> Work task A
Please say whether each statement below agrees with the text on the FBI file about Law. Answer yes or no for each, and quote the words of the text that decide it.
(i) The post Law was being considered for would have required Senate confirmation.
(ii) The 1986 threatening letter came in an envelope with a swastika as the return address.
(iii) The writer of that letter had been sending letters to public officials since 1964.
> Work task B
Write the next part of the text on the FBI file about Law, picking up after its final sentence.

> Provided text
┏━━

The FBI file does not indicate what post Law was being considered for, but notes it would not require Senate confirmation. Agents were directed to review records concerning Law, his employment, and his close relatives, and to check with federal prosecutors to see if he had been involved in any criminal or civil cases. The response from the FBI’s Boston office cited several references to threats against Law.

The background check apparently came up clean. The department “did not identify any files that contain pertinent information identifiable with the subject of this inquiry based on the data provided,” the department wrote on Oct. 15, 1991.

The oldest items in the file are threats from the 1980s. In one, from 1986, a threatening letter was sent in an envelope with a swastika as the return address. The letter contained a death threat, antigay slurs and a reference to Hitler. The writer, whose name is redacted, was a “chronic paranoid schizophrenic” who had been writing letters to public officials since 1964, the FBI wrote. The man tended to pen threatening letters when he was off his medication and was “always apologetic for his letter-writing” once he was back on his prescriptions, the report states.

┗━━

> Supplied material

┏━━

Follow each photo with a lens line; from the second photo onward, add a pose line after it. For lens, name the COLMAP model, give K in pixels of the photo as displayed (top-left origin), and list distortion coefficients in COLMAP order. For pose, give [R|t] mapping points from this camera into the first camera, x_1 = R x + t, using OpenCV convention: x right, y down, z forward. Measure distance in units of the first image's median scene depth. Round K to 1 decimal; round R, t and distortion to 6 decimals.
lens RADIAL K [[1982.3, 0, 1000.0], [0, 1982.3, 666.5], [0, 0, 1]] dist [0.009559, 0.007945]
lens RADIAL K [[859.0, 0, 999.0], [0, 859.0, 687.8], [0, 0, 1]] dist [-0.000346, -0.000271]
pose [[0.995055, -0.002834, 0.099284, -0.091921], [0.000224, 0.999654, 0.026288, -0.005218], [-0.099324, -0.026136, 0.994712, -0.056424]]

┗━━

> Answer A
(i) No: "notes it would not require Senate confirmation"
(ii) Yes: "a threatening letter was sent in an envelope with a swastika as the return address"
(iii) Yes: "had been writing letters to public officials since 1964"

> Answer B
In 1990, Law was among a group of public figures, including President Bush, Massachusetts Senator Edward M. Kennedy, and Pope John Paul II, who were targeted by a “prolific letter writer” who was well known to the Secret Service for making hoax threats.

In 2002, the FBI investigated a suspected anthrax attack against Law, less than a year after a spate of anthrax attacks on public figures in the United States. Tests concluded that a powder sent to Law by mail was not dangerous. FBI agents in New Orleans interviewed the apparent sender, a woman who claimed that the powder was a made from a rare root and was intended as a blessing.

“The subject did not mean to harm anyone,” a report stated.

The file also contains newspaper clippings from The Boston Globe and Boston Herald, published in 2002. Both are opinion pieces that criticized Law’s protection of accused priests and mentioned former state Senator William Bulger’s alleged protection of his brother, mobster James “Whitey” Bulger. It also includes a 2005 Globe story about an agreement between the Boston Archdiocese and the US government that required scrutiny of priests who wanted to work as federal chaplains.

In spring 2004, the FBI apparently conducted a series of interviews related to the church scandal. The records of these conversations are heavily redacted, with some pages showing only a line or two of disjointed text. At least some of the interviews seem to have concerned the process of assigning priests to churches. One report mentions Rev. John Geoghan, a notorious figure in the Boston scandal who was convicted of abuse, imprisoned and then murdered by a fellow inmate. The bulk of the report is redacted.